=== TEXT SEGMENT ===

┌──

Kurt Wolff (3 March 1887 – 21 October 1963) was a German publisher, editor, writer, and journalist.
Wolff was born in Bonn, Rhenish Prussia; his mother came from a Jewish-German family.[1] He married Elisabeth Karoline Clara Merck (1890–1970), of the Darmstadt pharmaceuticals firm, in 1909. Together with Ernst Rowohlt, Wolff began to work in publishing in Leipzig in 1908. He was the first to promote and publish Franz Kafka and Franz Werfel but declined to publish the works of Axel Munthe. Wolff's close contact to other writers in Prague and the support for unknown, but talented writers, helped him develop Kafka's friends, Max Brod and Felix Weltsch, who were more well known in Berlin and Germany.
In 1929, Wolff published the photography book Face of Our Time by August Sander.

└──

=== SOURCE MATERIAL ===
┌──

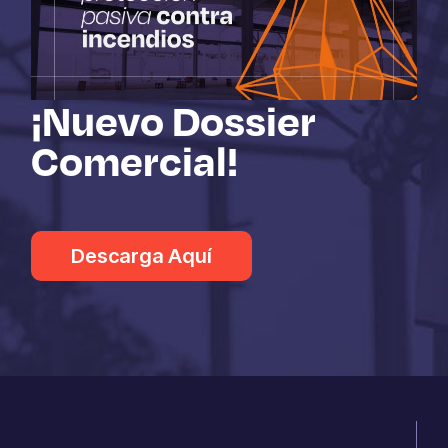
¡Nuevo Dossier
Comercial!
Descarga Aquí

└──

=== TASK 1 ===
According to the passage on Kurt Wolff, in what year did he publish August Sander's photography book Face of Our Time?
=== TASK 2 ===
Duplicate the stretch of the passage on Kurt Wolff from "Wolff was born" through "Berlin and Germany.".
=== TASK 3 ===
Decide whether each statement agrees with the passage on Kurt Wolff, and support each yes or no with the deciding words from the passage: (a) Wolff was born in Bonn. (b) Wolff published the works of Axel Munthe. (c) Wolff married in 1909.
The lines stand apart from the passage on Kurt Wolff and are separate material.

=== EXERCISE RESULT 1 ===
1929

=== EXERCISE RESULT 2 ===
Wolff was born in Bonn, Rhenish Prussia; his mother came from a Jewish-German family.[1] He married Elisabeth Karoline Clara Merck (1890–1970), of the Darmstadt pharmaceuticals firm, in 1909. Together with Ernst Rowohlt, Wolff began to work in publishing in Leipzig in 1908. He was the first to promote and publish Franz Kafka and Franz Werfel but declined to publish the works of Axel Munthe. Wolff's close contact to other writers in Prague and the support for unknown, but talented writers, helped him develop Kafka's friends, Max Brod and Felix Weltsch, who were more well known in Berlin and Germany.

=== EXERCISE RESULT 3 ===
(a) Yes: "Wolff was born in Bonn, Rhenish Prussia"
(b) No: "declined to publish the works of Axel Munthe"
(c) Yes: "He married Elisabeth Karoline Clara Merck (1890–1970), of the Darmstadt pharmaceuticals firm, in 1909."